It’s the collateral effects of the announcement of security countermeasures which interests. According to the regulations, you can’t take liquids or gels of any kind on a flight, nor can you bring a computer, an iPod or a cell phone on a flight from Britain to the US. And so on. And I understand all this, believe me, I do. It’s necessary for the moment.

But it occurrs that… over the past six years there’s been a gradual, permanent erosion of freedoms which we’ve taken in stride and absorbed into our normal routines. A gradual erosion marked with sudden leaps, like the passing of the Patriot Act, and like the severe measures announced yesterday (which are, apparently, being instituted even on domestic flights within Canada). These are prohibitions which, individually, may not cause anything more than mere annoyance. But taken collectively, the unease from these restrictions becomes dis-ease.

These sudden withdrawals of freedoms have predictable results: the obvious, and obviously-desirable consequence being tighter security and reduced threat. But… I can’t help feeling that incremental increases in worry and fear, never quite alleviated because the diminished freedoms are never restored, helped along by a mass media eager to keep us slavishly chained to their “news” stream, lay the groundwork for something unanticipated.

And, in the same way that we watched an unsurprised Bush being told of the air attack while reading My Pet Goat with those kids on that nightmare day almost five years ago, thinking “that fucker knew!”, it’s worrisome that, like a skillful (or merely competent) magician, Chertoff’s press conference (and subsequent breathless, nonstop, media coverage), followed by the sudden increase in government-initiated fear, is a classic misdirect.

Remember after 9/11, when a nation’s fears following the attack became a foundation for war? And how, in the fullness of time, the whole terrorist thing seems less likely a reason for the invasion of Iraq than corporate and personal greed? That the “imminent threat” of WMDs, delivered in a press conference exactly like yesterday’s, is now laughable?

In the coming days, will it be revealed that the UK conspirators used the internet to research, plan and assemble their plot? How does this relate to the ongoing wrangling concerning net neutrality (and the vast corporate profits to be made at the expense of net users’ freedoms)? Will the events of this week further bolster arguments for increased surveillance of net usage by intelligence organizations?

What it is ain’t exactly clear. It’s not like you weren’t already thinking this, anyway, right?
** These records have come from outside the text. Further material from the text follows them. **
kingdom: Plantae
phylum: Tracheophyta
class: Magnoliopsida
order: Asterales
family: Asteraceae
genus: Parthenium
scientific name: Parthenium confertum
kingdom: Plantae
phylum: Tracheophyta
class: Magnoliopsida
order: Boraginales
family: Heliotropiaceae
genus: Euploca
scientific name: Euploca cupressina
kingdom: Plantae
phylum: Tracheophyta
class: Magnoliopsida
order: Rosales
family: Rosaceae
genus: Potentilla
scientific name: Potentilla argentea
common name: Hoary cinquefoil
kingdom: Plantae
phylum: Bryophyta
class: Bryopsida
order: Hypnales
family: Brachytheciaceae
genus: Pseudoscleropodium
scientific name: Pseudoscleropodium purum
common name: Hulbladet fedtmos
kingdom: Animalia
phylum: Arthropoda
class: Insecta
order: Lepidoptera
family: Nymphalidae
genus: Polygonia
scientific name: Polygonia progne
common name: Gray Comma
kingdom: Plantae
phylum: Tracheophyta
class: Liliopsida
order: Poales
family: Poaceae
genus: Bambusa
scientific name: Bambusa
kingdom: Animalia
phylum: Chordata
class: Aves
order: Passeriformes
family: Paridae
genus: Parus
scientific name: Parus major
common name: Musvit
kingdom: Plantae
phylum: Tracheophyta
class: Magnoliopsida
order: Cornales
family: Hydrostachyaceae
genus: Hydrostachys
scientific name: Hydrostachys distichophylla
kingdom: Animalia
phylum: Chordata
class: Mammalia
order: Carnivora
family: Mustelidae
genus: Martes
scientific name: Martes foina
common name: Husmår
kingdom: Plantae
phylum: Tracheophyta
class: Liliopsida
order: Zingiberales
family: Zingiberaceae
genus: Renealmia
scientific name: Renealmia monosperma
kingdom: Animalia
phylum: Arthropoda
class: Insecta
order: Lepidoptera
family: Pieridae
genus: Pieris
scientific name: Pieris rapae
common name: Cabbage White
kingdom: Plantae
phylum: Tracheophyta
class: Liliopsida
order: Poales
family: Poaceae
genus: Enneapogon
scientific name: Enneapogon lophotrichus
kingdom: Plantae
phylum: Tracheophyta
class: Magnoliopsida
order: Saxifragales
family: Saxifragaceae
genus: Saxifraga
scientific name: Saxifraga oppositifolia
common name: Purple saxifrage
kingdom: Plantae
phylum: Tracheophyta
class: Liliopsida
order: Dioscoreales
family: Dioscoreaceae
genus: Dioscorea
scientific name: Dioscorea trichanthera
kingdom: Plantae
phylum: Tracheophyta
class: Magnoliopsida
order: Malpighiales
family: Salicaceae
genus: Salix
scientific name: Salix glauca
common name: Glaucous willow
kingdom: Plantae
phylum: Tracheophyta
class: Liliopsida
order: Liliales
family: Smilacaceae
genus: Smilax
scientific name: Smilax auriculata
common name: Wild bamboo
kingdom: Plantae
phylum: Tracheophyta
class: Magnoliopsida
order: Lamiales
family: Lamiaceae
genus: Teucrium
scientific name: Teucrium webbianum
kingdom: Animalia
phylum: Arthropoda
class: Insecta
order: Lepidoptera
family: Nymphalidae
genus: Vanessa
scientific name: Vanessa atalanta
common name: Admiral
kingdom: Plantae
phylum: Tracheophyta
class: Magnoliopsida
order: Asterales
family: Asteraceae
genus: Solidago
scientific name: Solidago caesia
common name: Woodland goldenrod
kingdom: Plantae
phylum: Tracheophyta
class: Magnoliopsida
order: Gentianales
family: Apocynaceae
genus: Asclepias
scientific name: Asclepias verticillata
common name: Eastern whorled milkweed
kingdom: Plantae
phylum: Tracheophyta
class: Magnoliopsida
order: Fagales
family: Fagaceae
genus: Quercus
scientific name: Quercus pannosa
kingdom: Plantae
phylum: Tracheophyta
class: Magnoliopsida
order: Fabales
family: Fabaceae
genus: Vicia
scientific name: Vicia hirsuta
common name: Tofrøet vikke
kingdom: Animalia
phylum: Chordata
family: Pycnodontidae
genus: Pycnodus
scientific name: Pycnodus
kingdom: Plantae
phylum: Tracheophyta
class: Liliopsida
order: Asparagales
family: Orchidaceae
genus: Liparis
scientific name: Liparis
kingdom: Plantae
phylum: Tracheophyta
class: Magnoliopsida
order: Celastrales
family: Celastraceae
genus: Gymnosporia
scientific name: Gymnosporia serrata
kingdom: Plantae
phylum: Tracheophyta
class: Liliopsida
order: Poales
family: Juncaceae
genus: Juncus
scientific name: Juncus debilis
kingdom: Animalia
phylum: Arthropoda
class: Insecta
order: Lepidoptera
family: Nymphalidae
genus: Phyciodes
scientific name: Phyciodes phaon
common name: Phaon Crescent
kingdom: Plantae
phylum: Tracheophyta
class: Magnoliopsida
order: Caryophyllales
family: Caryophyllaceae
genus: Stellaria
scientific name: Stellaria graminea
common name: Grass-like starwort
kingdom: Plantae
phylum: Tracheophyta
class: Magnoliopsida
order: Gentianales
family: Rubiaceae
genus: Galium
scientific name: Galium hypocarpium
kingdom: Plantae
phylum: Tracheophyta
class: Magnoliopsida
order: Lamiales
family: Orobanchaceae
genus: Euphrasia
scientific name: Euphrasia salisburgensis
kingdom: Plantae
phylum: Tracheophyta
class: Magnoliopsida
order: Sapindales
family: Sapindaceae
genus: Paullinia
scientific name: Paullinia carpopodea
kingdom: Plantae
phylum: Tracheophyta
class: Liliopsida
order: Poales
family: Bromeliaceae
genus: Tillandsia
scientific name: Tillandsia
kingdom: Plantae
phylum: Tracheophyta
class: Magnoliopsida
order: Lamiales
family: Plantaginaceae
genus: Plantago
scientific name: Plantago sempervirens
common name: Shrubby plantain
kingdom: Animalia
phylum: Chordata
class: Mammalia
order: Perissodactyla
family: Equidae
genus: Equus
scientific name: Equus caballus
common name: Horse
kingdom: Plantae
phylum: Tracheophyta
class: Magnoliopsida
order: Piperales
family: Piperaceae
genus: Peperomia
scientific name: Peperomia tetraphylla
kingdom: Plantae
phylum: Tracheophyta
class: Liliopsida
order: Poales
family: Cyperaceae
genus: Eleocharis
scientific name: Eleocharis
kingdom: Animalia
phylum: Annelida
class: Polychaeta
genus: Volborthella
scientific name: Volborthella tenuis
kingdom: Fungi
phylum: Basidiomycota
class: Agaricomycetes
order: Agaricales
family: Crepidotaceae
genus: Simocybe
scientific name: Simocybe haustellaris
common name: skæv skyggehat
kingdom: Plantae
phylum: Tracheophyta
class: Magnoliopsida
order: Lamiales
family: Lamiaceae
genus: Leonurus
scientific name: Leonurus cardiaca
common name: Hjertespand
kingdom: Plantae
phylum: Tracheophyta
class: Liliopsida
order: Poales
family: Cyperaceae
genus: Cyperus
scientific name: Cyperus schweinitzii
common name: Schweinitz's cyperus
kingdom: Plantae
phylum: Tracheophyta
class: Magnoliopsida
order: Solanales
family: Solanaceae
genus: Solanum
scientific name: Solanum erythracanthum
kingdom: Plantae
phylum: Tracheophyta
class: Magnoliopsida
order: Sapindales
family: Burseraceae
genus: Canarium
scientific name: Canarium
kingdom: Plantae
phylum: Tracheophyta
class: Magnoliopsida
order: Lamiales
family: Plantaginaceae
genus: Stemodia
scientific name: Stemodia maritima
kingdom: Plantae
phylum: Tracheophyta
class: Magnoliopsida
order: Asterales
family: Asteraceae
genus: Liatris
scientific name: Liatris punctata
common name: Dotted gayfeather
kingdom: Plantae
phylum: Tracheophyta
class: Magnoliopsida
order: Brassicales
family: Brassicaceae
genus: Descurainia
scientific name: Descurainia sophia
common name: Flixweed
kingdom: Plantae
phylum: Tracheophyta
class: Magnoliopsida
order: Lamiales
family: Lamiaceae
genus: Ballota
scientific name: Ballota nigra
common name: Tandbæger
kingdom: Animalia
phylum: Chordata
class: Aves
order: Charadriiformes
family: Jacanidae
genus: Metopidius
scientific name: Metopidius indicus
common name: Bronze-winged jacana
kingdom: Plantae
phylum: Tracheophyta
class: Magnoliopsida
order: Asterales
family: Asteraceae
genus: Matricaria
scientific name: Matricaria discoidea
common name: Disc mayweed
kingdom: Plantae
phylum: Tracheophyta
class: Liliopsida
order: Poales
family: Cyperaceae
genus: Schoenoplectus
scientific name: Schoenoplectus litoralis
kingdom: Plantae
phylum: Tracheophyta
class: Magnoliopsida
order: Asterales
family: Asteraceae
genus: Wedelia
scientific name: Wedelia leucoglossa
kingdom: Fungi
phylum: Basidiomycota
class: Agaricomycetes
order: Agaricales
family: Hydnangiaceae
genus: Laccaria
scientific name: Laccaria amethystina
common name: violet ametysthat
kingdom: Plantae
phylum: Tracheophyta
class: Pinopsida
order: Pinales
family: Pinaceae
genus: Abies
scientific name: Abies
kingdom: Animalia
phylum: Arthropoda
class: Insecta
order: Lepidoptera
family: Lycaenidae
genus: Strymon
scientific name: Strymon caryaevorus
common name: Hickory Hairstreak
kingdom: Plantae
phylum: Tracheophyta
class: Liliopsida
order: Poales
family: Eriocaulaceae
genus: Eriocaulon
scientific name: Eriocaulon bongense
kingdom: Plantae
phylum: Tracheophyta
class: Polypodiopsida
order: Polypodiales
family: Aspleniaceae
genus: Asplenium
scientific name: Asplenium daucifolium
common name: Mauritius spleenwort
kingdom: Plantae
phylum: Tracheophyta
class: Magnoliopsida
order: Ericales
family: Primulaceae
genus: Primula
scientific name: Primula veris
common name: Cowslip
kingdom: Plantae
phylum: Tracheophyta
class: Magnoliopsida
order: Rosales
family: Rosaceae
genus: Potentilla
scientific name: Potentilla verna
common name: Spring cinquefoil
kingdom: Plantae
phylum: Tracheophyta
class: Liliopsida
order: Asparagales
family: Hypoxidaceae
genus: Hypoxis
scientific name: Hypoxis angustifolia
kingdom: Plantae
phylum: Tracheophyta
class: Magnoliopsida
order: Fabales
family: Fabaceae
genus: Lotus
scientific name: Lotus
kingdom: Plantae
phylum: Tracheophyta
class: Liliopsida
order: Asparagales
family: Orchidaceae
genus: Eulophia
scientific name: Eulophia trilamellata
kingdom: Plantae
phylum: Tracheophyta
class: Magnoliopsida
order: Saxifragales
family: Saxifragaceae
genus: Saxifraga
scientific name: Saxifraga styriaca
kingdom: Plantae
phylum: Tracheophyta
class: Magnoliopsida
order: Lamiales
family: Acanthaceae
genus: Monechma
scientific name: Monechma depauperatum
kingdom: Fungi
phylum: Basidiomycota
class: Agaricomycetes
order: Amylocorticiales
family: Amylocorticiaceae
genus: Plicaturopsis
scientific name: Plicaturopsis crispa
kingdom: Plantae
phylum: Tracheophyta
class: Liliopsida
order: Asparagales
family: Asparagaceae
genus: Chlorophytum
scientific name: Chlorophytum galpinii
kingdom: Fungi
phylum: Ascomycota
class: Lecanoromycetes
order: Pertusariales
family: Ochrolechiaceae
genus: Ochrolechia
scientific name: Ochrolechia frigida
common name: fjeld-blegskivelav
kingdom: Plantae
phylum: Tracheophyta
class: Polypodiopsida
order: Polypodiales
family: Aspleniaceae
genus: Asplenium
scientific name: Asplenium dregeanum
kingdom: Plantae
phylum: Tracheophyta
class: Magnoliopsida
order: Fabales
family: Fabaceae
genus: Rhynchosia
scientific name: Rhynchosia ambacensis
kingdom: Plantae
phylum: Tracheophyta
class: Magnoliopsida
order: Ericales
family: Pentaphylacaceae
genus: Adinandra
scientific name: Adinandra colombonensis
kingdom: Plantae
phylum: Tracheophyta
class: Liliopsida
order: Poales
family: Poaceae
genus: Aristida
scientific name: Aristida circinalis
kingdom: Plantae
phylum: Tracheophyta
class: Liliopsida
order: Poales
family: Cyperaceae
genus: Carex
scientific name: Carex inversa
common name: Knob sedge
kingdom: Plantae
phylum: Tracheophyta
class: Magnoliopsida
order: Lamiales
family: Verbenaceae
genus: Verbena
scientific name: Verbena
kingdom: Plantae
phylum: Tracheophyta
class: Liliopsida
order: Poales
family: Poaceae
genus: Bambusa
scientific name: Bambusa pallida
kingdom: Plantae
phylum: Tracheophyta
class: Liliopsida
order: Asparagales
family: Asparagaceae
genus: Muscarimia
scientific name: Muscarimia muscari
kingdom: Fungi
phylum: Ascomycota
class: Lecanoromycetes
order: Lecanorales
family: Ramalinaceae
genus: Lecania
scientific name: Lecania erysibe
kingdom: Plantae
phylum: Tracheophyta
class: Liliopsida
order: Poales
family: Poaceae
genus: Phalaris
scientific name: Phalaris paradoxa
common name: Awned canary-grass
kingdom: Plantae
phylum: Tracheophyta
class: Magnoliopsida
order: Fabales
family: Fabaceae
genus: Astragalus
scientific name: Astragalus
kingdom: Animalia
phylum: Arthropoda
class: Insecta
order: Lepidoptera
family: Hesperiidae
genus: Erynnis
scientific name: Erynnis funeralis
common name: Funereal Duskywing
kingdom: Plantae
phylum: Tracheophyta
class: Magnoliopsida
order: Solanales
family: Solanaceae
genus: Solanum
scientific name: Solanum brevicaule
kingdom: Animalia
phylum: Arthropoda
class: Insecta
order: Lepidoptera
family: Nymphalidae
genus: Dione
One Response to “Fear and Flying”

  1. 1 analysis

    I will point out that SOMEONE gave the order to NOT shoot down the jets when they changed course and lost their transponders.

    Who was it? Well, since the tapes have been shredded… but I know one thing: it was not an Air Force general, because Air Force generals are intelligent, experienced men who know better. My logic and experience tells me it was a civilian leader from the White House taking Commander in Chief authority.

    After all, who was killed? By neocon logic, just a bunch of liberals – because that’s who lives in NYC (yes, I know that’s a gross oversimplification, but we’re talking about people who control the media and still say liberals control the media.) People they could do without. And what could they gain by 9/11? Just re-election, war-profiteering wealth beyond measure, the ability to break any laws they wanted, to violate the Constitution, declare martial law (that is, hold people without hearings, trials, or lawyers; suspend free speech; and spy without restriction), and start their precious war in Iraq.

    What have we lost? Iran is running amuck, sponsoring terrorism to a degree Saddam Hussein never even wanted to (his bag was local terrorism not international), and gaining nuclear weapons; the wrong Korea is getting nuclear weapons; and the US enjoys nice single-digit approval ratings in most of the world. At the same time our projected surplus is now the largest deficit in history and we can NEVER PAY IT BACK.